Latest statistics: On 24 September 2014, the European Commission published statistics which showed that the percentage of women on the boards of the largest publicly listed companies in the EU had risen to 18.6% (April 2014) up from 17.8% in October 2013. On 20 January 2015, the European Commission published new statistics which showed that on average 20.2% of board members of the largest publicly listed companies in the EU were women.
EU proposal to amend the Shareholder Rights Directive: on 09 April 2014, the EU Commission published a proposal to amend the EU Shareholder Rights Directive. Proposals include giving shareholders a right to vote on the remuneration policy and remuneration report and specifying the information to be included in a remuneration report; a related party transactions regime; obligations on intermediaries to disclose shareholders; enhanced disclosure requirements for institutional investors and asset mangers’ investment policies and strategies and obligations on proxy advisors to ensure that their voting recommendations are accurate and reliable.
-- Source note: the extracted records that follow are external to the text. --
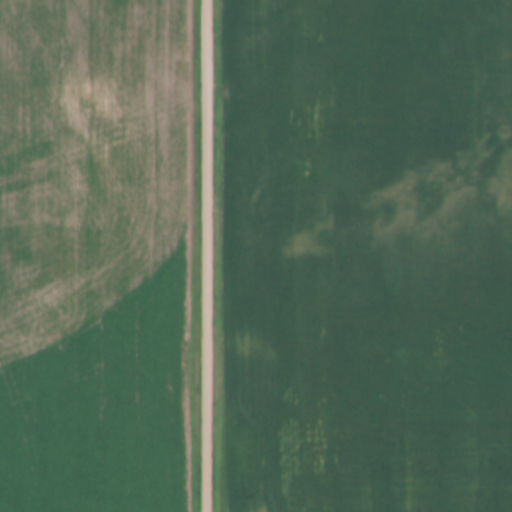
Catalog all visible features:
road: (210, 256)
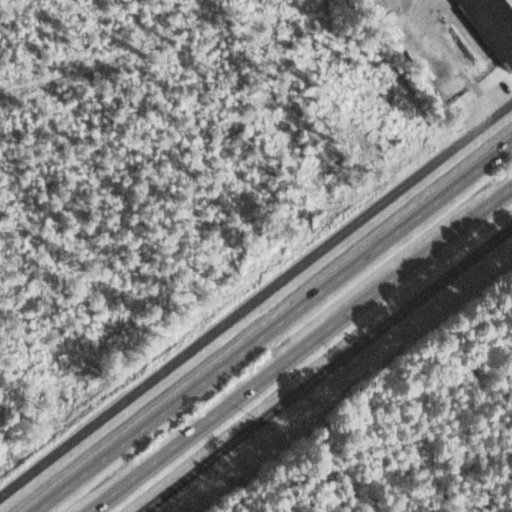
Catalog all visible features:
building: (492, 26)
building: (491, 27)
road: (256, 299)
road: (272, 327)
road: (300, 349)
road: (330, 372)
On 08 July 2015, the EU Parliament plenary session adopted amendments to the proposal. The EU Parliament did not adopt the proposal at first reading. Instead the text (as amended) was referred back to an EU Parliament Commission for further consideration.
On 09 December 2016, the Council of the European Union announced that the Permanent Representative Committee of the Council (COREPER) had endorsed an agreement between the Slovak presidency of the Council and European Parliament representatives on amendments to the EU Shareholder Rights Directive. The agreement was formally approved by COREPER on 16 December 2016 and is expected to be adopted by the Council and European Parliament in 2017. Member States will then have two years to incorporate the provisions into domestic law.
Potential impact
See the following articles on elexica:
Government Green Paper published: the pace of corporate governance reform accelerates
Representation of women - focus on the pipeline
One by one, the case for ethnic diversity in the Boardroom
Corporate aspects of the Small Business Enterprise and Employment Act 2015
Look out for
Consultation on corporate governance reforms: response to the Green Paper
Committee inquiry on corporate governance: response to the inquiry
Parker review: further report
Corporate culture and Succession planning: FRC review of its Guidance on Board Effectiveness.
Gender diversity on boards: EU developments on its proposal for a directive to increase gender diversity on boards of EU listed companies.
Proposal to amend EU Shareholder Rights Directive: adoption by the EU Council and Parliament.